Look for the string "users" in the data below, and copy each line that holds it.

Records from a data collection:
= Beginning of Section =
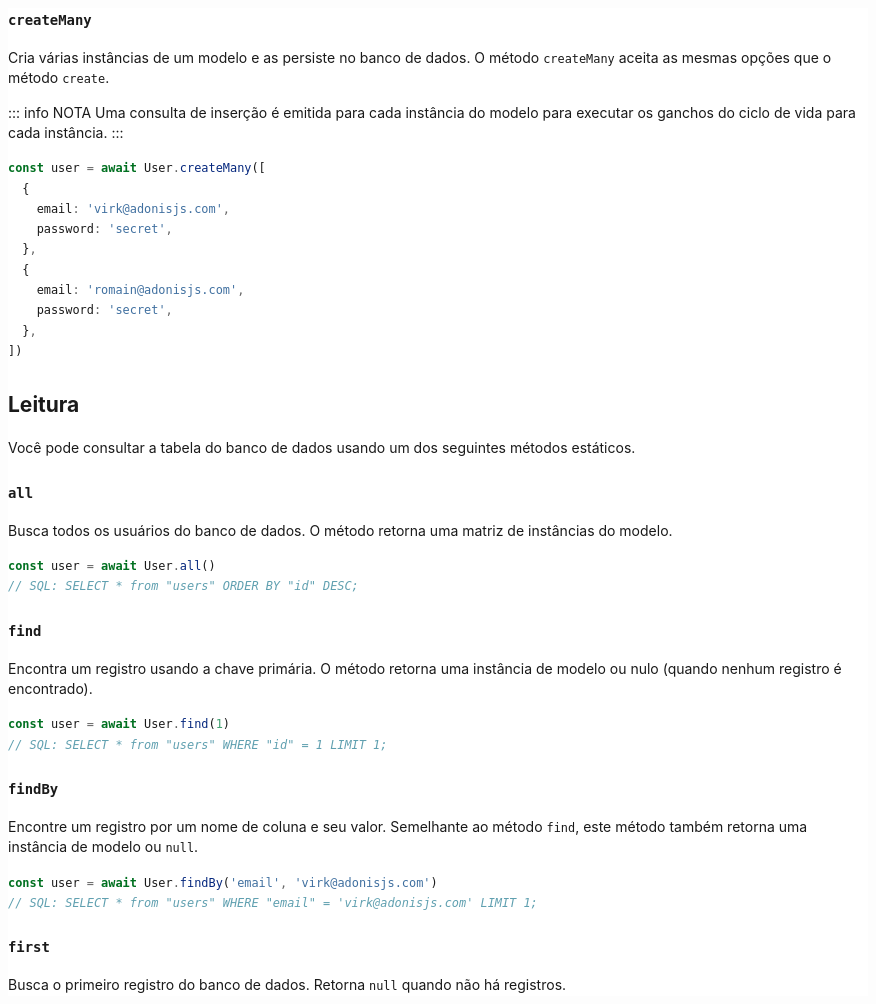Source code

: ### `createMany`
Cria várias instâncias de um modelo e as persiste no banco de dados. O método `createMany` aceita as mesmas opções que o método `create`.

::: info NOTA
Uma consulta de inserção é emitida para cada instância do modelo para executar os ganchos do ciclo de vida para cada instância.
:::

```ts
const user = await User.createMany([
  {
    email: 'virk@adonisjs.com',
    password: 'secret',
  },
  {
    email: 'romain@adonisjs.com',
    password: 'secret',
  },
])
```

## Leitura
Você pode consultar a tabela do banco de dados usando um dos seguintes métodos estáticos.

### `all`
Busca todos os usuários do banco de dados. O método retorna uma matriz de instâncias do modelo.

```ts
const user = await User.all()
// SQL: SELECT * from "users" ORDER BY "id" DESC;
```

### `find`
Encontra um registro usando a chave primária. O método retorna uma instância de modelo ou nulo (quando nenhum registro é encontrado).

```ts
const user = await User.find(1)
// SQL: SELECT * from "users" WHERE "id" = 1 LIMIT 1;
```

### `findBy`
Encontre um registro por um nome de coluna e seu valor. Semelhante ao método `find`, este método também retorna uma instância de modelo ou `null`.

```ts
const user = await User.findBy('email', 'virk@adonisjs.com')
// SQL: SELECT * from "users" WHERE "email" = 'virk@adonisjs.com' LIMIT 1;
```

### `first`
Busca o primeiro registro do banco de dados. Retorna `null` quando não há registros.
= End of Section =
= Beginning of Section =
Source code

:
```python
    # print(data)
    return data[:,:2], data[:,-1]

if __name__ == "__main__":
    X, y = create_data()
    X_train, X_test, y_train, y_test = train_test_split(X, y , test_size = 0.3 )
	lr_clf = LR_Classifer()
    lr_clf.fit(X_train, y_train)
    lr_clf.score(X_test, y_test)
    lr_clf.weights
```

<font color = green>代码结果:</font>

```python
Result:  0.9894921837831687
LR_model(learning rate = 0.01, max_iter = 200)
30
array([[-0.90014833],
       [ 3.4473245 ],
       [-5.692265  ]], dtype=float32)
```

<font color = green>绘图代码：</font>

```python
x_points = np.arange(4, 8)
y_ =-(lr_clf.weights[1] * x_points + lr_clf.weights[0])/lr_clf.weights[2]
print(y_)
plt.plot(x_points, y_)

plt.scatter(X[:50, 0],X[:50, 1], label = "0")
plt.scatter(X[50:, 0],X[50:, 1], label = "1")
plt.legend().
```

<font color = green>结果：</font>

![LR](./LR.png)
= End of Section =
*RESULT OF THE TASK*
// SQL: SELECT * from "users" ORDER BY "id" DESC;
// SQL: SELECT * from "users" WHERE "id" = 1 LIMIT 1;
// SQL: SELECT * from "users" WHERE "email" = 'virk@adonisjs.com' LIMIT 1;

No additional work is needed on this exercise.